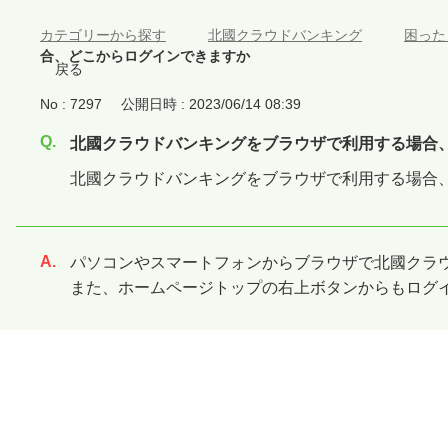
カテゴリーから探す
>
北國クラウドバンキング
>
困った
合、どこからログインできますか
戻る
No : 7297
公開日時 : 2023/06/14 08:39
北國クラウドバンキングをブラウザで利用する場合
北國クラウドバンキングをブラウザで利用する場合
パソコンやスマートフォンからブラウザで北國クラ
回答
また、ホームページトップの右上ボタンからもログ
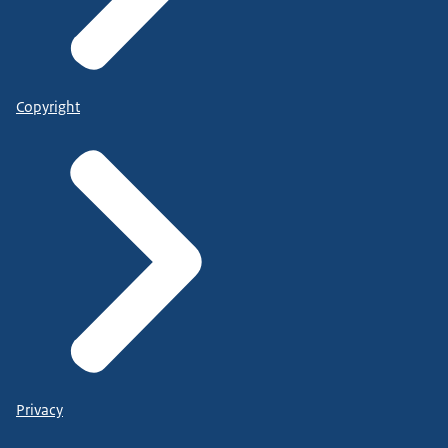
Copyright
Privacy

* WHAT TO PRODUCE *
In full and without changes, repeat the listing above, but not its pictures.

* TASK SOLUTION *
カテゴリーから探す
>
北國クラウドバンキング
>
困った
合、どこからログインできますか
戻る
No : 7297
公開日時 : 2023/06/14 08:39
北國クラウドバンキングをブラウザで利用する場合
北國クラウドバンキングをブラウザで利用する場合
パソコンやスマートフォンからブラウザで北國クラ
回答
また、ホームページトップの右上ボタンからもログ
Copyright
Privacy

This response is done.